Xcode has a handy feature that allows for the generation of classes from the visual schema editor built in to the program, but it’s limited. Any generation process after the first won’t attempt to negotiate any customisations made to the class in the interim, meaning any additional methods, properties etc. are lost, and have to be added back in manually 1. This usually involves trawling through diffs to identify lost code, which aside from being error prone is also infeasible when significant schema changes are made.
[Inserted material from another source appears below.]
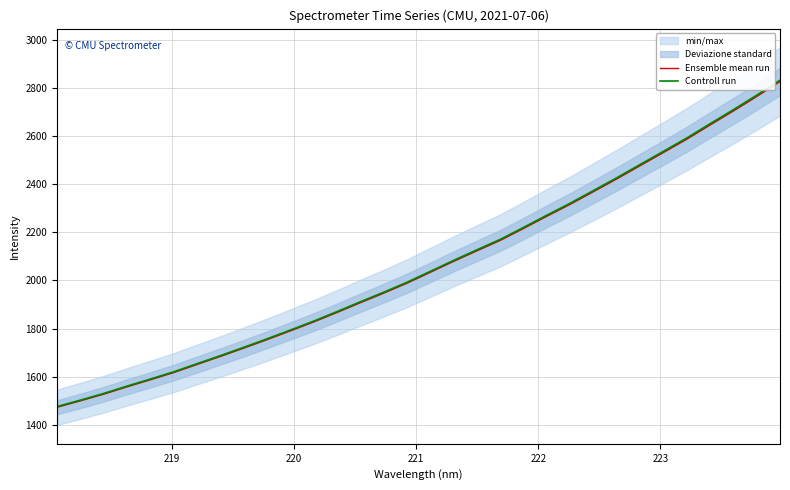

What is the highest value of the Ensemble mean run series?

2826.5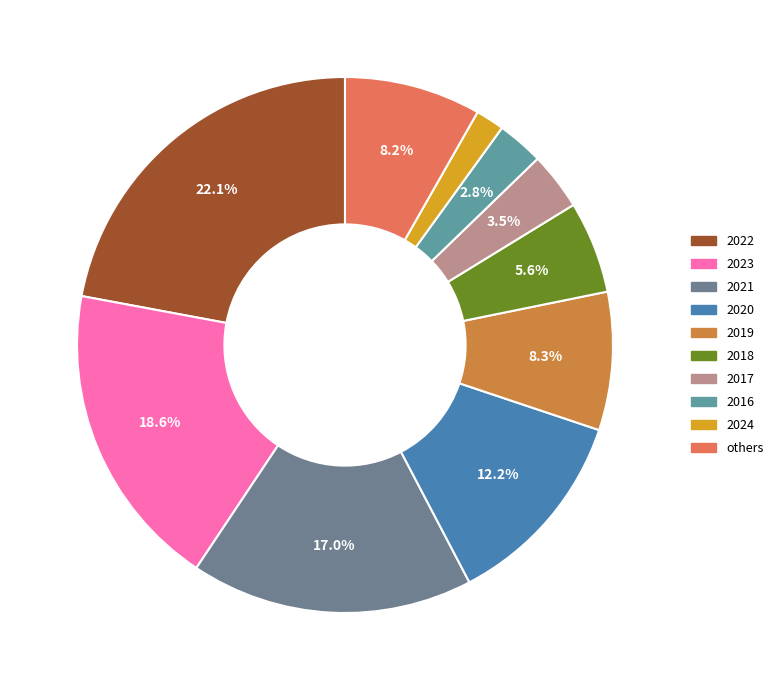

Count the number of slices in the pie.

10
Enter mogenerator, which is a command line tool that interprets your project’s xcdatamodel file and performs code generation in a similar, but smarter, way to Xcode. The principal difference is that mogenerator maintains two classes per entity, as opposed to Xcode’s one. The first class, prefixed with an underscore, is boilerplate similar to what Xcode would produce (the code is much less readable though, which is a shame. I know it’s not meant for editing but a little white space goes a long way in my opinion). The second class extends the first and is left to be customised as necessary by the developer. Crucially, the generation exercise can be repeated ad infinitum – only the boilerplate class will be updated as it is synchronised with the schema model file, ensuring all customisations and extensions remain intact.

This feature alone convinced us to start using the tool, despite an initial reluctance to introduce complexity into the development process. These fears have so far yet to be realised – once integrated into a project the tool is quite discreet, existing as it does as a separate build target that can be run on demand (we followed the advice in this article). It took a little time to port our existing classes (which made use of categories to mix in additional functionality to the boilerplate classes) but it was worth the effort for a consistent approach.

Check out mogenerator on Github.

1. Assuming subsequent generations can be performed – I’ve found this a little buggy, and often have to delete the files of existing classes before they can be generated again.